My parents have had a small business Web site for about 6 years. They’ve had the same email address since they started, and they have had their email configured so that any email sent to their domain gets dumped into their main mailbox. Last time I visited I set them up with Bayesian filtering and turned on their ISP’s default SpamAssassin install for them and thought it would get them through. When I got there this time, I was surprised to see that literally hundreds of spam messages were making it past SpamAssassin, and that their Bayesian filter wasn’t picking up the slack, mainly because they weren’t diligent about training it.

They had all but given up on email because it was nearly impossible to sift through the thousands of bad emails to get to the few emails that weren’t junk, and I’m sure it hurt their business.

The first thing I did was turn off the feature that forwards all emails to a domain to one mailbox. I felt like that was offering no value since they only used one address anyway, and it was probably upping their spam count significantly. A day or so after I did that, they literally got several thousand spam messages in one day, and many of them were repeats. I had also created a new mailbox for them, and set things up so that only emails from people in their address book were forwarded from the old mailbox to the new one. This at least gave them a place to look for messages that they knew to be good, they just had to delete all of the spam every day in the old mailbox.

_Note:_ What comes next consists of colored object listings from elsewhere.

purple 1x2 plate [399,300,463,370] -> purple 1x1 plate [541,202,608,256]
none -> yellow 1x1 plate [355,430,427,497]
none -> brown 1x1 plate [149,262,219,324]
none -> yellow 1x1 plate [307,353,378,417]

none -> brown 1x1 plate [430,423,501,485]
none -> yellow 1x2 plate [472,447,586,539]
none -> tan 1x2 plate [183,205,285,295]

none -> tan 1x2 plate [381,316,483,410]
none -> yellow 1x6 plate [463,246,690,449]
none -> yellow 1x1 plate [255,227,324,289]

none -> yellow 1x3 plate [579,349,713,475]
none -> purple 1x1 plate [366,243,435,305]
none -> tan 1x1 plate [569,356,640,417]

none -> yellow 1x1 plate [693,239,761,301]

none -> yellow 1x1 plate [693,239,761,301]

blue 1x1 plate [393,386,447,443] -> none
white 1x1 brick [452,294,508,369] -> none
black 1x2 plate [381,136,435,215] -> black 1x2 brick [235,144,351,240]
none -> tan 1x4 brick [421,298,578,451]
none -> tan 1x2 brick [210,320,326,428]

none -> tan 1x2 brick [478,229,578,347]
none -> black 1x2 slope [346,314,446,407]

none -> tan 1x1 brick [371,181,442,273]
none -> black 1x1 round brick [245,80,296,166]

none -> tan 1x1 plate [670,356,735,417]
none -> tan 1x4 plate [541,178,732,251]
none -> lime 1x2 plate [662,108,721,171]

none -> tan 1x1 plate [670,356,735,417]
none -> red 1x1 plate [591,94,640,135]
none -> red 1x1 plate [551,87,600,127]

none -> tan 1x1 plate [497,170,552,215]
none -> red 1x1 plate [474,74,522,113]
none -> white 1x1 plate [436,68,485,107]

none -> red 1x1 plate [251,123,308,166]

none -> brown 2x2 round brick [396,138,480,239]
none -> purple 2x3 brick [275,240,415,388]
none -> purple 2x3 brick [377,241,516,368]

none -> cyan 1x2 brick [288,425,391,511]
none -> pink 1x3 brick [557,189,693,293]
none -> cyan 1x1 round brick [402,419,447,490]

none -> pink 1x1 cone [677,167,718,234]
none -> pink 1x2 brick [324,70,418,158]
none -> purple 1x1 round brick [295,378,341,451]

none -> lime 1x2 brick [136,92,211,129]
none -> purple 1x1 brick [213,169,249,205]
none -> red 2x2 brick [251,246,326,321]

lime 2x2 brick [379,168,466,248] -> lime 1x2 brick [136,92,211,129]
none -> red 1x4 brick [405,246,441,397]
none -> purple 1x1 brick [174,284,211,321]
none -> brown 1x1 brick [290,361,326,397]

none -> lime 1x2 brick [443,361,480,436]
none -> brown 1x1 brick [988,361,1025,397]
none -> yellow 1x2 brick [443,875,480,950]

The other thing I did was remove their email address from their Web site and put up a contact form instead. I’ve never considered this sort of thing to be good design, but if you give up checking your email due to spam anyway, then drastic measures are required.

Ultimately, we wound up deleting their old mailbox completely and sending a notification of their address change to everyone in their address book. Now they have a nice pristine inbox, but they suffer from the fact that anyone who knew their old email address and didn’t get the update on the new one is left out in the cold. Spam is a painful problem for me to manage for myself, but it’s something I can deal with. My parents aren’t so lucky. There’s no question that spam has cost them business, and given that their email address has changed, it may cost them more. They’re not really equipped to deal with it at all, and are fortunate to have me around to sort of manage the problem. I don’t know what other small businesses who don’t have somebody familiar with fighting spam do to cope with the spam problem at all.

I don’t know where all this is heading, but I’m losing confidence in filtering as a good solution for most people. It’s great for me, but for my parents it’s a total loss. Today it looks like the best approach is to guard your email address like your most prized possession, which is sort of contrary to logic when you’re in business.